CS: You guys have already released the movie in Denmark and I assume it did pretty well. Are you guys talking about doing another movie or what do you do after this?

Hvam:
We’re probably going to make a sequel and if not a sequel than a completely new movie.

Christensen: We’re going to write a new movie together.

Hvam: We’ve got several ideas for a new movie so let’s see which one is best.

Christensen: We choose to work together once we got the idea, that’s how it works for us. We’ve been doing a stand-up comedy for half a year, a hundred shows, we just finished that, so the next project is going to be writing a new movie.

Hvam: Something for the U.S. market.

Christensen: No, just for the Danish market.

Hvam: Scandinavian market. Of course, this “Klown” movie in the U.S., they’re doing a remake. It’s funny to sit at home writing a new movie because we know we may be able to sell it to the US afterwards.

CS: It’s interesting that there’s already a remake of your movie in development before most people have had a chance to see your movie. You guys have been doing comedy for so long and it’s surprising that we’ve never had a chance to see your stuff over here.

Christensen:
There’s isn’t that much comedy that travels. I don’t know why. We see every American comedy movie that’s made comes to the European countries but doesn’t travel the other way around.

Hvam: I think it’s a matter of quality to be honest. I think we eventually made something of a higher quality and then it travels.

CS: But it’s interesting that so many Scandinavian television shows and movies have been quite successful when remade here in English. I see a lot of Danish films and there’s a lot of great filmmakers like Lars, Susanne Bier, so it’s surprising that so few movies are released here.

Christensen:
We haven’t been at a screening yet but we have our first screening tonight, but it seems like they like it. That’s why we’re here. It just works very well.

CS: A lot of American humor is physical so it travels even though people may not understand the language, and that seems to be the case with “Klown” as well.

Christensen:
But why wouldn’t it travel? If it’s done the right way, it should just be funny.

Hvam: I think it’s a visual kind of humor, where you can nearly guess what happens if you’re switching off the sound. You can see what’s happening still. That’s an important part of humor to travel.

Christensen: We had no idea how the movie would travel to other parts of the world. It seems like the Western World, we have sort of the same humor, but I don’t know if it would travel to Asia or Africa.
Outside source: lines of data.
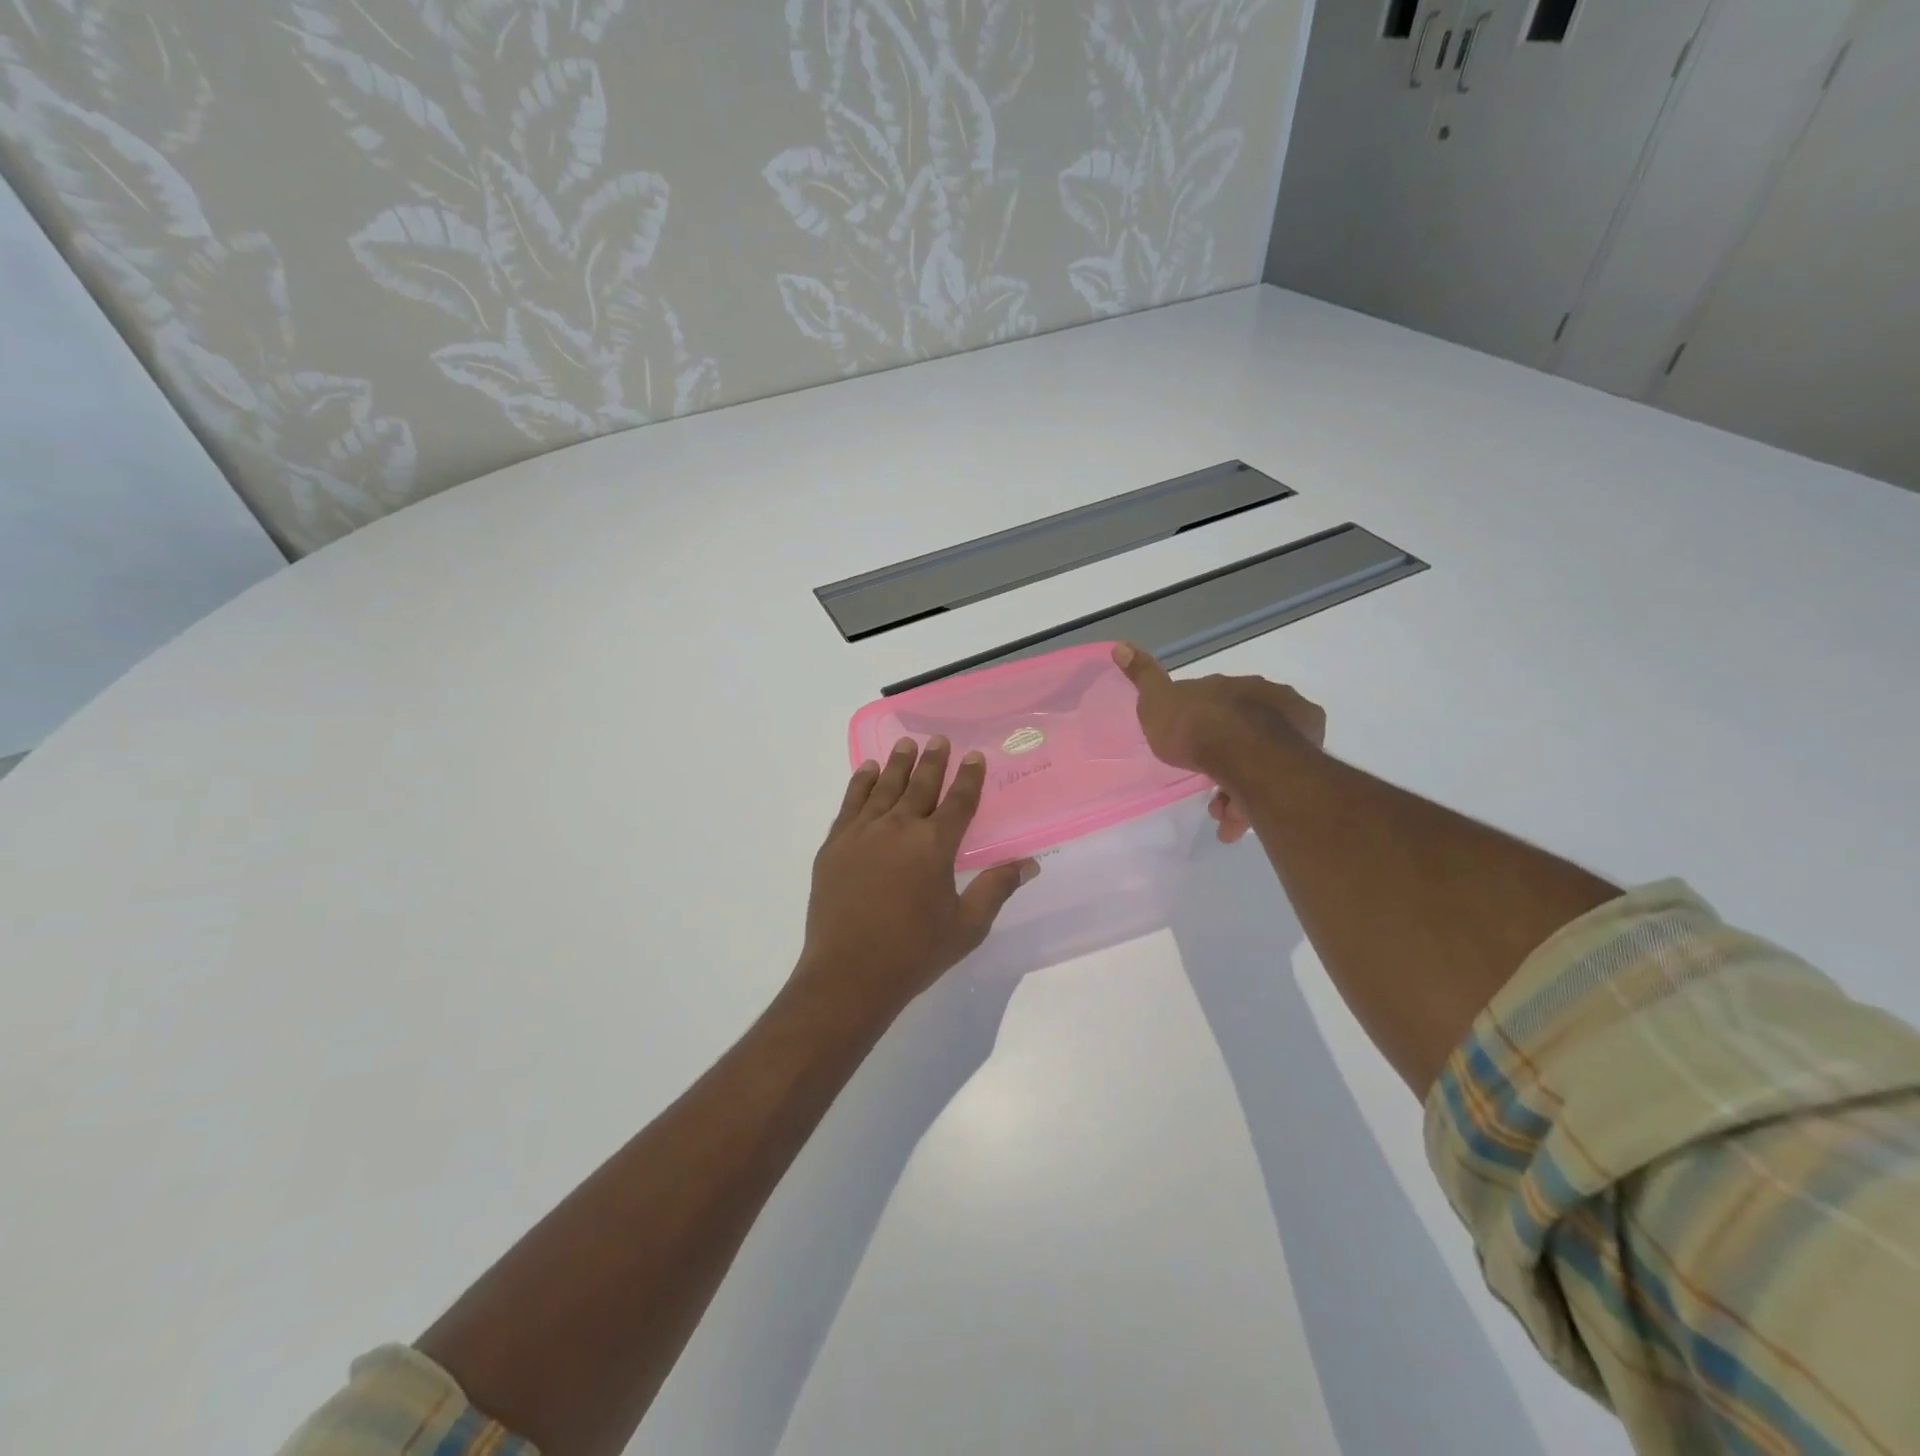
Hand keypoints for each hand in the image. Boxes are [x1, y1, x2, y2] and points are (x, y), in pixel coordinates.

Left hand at [796, 736, 1038, 1022]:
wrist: (848, 974)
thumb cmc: (914, 953)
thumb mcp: (967, 926)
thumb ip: (996, 888)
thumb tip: (1029, 863)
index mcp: (934, 845)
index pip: (958, 801)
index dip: (969, 777)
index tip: (974, 756)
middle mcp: (899, 828)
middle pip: (920, 785)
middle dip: (933, 760)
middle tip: (938, 739)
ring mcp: (862, 833)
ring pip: (884, 787)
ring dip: (898, 763)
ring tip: (905, 743)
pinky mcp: (835, 845)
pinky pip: (851, 803)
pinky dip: (861, 783)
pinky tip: (868, 770)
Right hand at [1112, 642, 1326, 843]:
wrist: (1241, 754)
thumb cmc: (1194, 726)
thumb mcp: (1156, 701)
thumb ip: (1143, 677)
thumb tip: (1120, 645)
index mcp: (1231, 685)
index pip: (1217, 702)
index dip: (1202, 727)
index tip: (1189, 750)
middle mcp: (1267, 698)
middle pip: (1242, 732)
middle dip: (1223, 760)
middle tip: (1206, 790)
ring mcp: (1292, 727)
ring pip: (1261, 759)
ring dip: (1239, 787)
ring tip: (1222, 815)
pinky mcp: (1306, 758)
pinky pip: (1276, 779)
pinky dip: (1256, 800)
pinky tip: (1236, 822)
We don’t know.

CS: Well I’m not sure how many European films get down to those areas anyway.

Christensen:
No, me neither.

Hvam: I know that our movie, we found that there was another version of it set in China? It’s so hard to figure out.
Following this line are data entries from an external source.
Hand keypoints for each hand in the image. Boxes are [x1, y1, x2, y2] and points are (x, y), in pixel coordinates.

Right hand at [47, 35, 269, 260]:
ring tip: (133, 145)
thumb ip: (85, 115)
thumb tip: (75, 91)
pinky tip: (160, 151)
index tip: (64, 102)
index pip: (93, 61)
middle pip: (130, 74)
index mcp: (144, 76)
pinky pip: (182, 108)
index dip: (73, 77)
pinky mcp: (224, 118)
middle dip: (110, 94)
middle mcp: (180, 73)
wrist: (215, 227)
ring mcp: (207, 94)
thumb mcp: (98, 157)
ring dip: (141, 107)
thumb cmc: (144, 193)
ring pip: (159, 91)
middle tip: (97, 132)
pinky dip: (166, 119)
CS: I figure you guys just do whatever you think is funny…

Christensen:
That’s what we do. We just write the Danish market, we just write for ourselves really. If we think it’s funny we just say, “Let’s do it.” But the other way around, we’ve seen some very funny Asian movies.

Hvam: As long as it involves relationships, stuff like that, it’s the same problems all over.
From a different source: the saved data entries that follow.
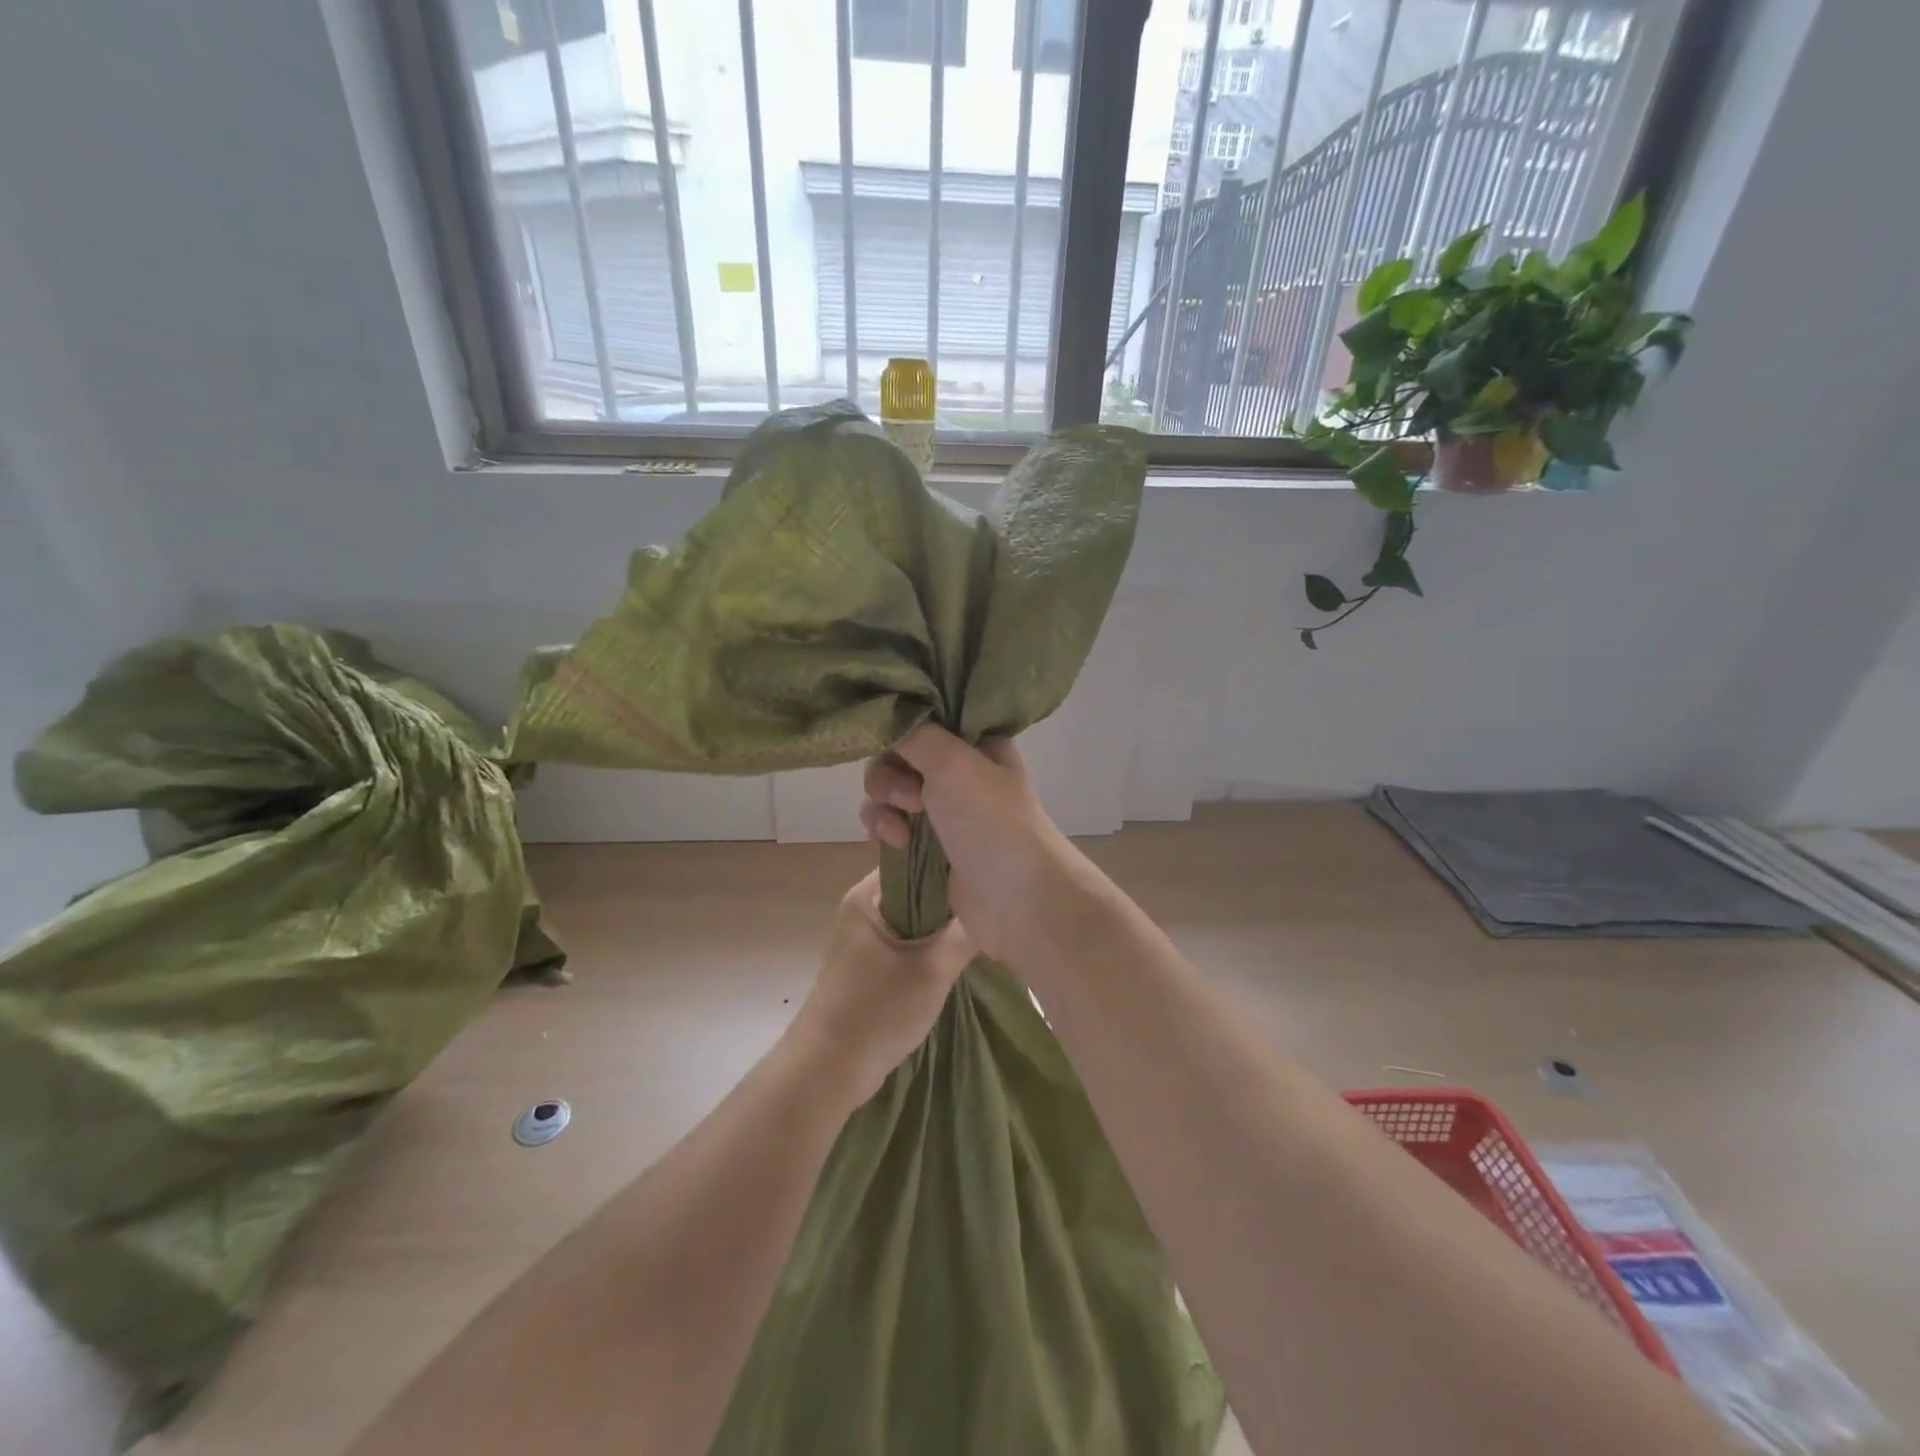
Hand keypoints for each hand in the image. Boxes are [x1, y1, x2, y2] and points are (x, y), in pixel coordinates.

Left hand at [785, 871, 974, 1109]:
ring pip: (917, 915)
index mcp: (868, 894)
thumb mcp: (933, 969)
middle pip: (919, 886)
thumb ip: (967, 932)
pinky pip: (909, 938)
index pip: (917, 857)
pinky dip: (932, 943)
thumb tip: (997, 903)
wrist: (829, 1070)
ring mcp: (865, 935)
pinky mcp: (871, 961)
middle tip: (995, 899)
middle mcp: (864, 906)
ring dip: (945, 923)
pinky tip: (961, 952)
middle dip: (953, 895)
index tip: (990, 866)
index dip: (953, 859)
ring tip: (986, 923)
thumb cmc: (878, 1011)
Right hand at [859, 725, 1072, 962]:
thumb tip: (882, 714)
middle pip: (900, 753)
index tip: (889, 743)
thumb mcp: (953, 764)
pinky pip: (892, 822)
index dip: (900, 727)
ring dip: (883, 804)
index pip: (924, 716)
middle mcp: (960, 768)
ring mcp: (945, 807)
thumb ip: (914, 733)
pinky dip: (885, 829)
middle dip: (890, 773)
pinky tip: (894, 844)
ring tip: (900, 828)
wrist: (1020, 901)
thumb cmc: (992, 822)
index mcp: (976, 741)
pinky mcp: (930, 843)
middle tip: (909, 798)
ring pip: (890, 789)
CS: Have you guys been approached to do any writing for the American market and does that interest you at all?

Christensen:
No, no. We just like to write and try to do our own thing, and that’s the most important thing. It’s wonderful someone over here would like to buy it, but we’re just concentrating on the work and then see what happens.

CS: Are you involved in that remake at all?

Christensen:
They just do it. We’ve talked a few times to Danny McBride, he’s writing it, just talked about ideas back and forth, but it’s pretty much out of our hands right now.

Hvam: Yeah, they’re really very funny guys and they can probably do something marvelous with it.

CS: I’m assuming Danny would play your character, Casper?

Chrsitensen:
We don’t know yet. I think they’re deciding on it right now. They’re going back and forth. I think it depends on who is playing the other part I think. That’s your first part (that he might want to play me) but he may want to do the other thing. You never know.

Klown opens in select cities and on VOD on Friday, July 27.